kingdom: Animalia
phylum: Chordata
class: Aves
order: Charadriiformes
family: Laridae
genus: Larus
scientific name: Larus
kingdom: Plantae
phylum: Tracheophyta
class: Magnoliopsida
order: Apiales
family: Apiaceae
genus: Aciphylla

• • • • • • •

## TASK DIRECTIONS
Format every line of the data above as a JSON list of strings, with one string per line and blank lines omitted.

## WRITTEN SOLUTION
[
  "kingdom: Animalia",
  "phylum: Chordata",
  "class: Aves",
  "order: Charadriiformes",
  "family: Laridae",
  "genus: Larus",
  "scientific name: Larus",
  "kingdom: Plantae",
  "phylum: Tracheophyta",
  "class: Magnoliopsida",
  "order: Apiales",
  "family: Apiaceae",
  "genus: Aciphylla"
]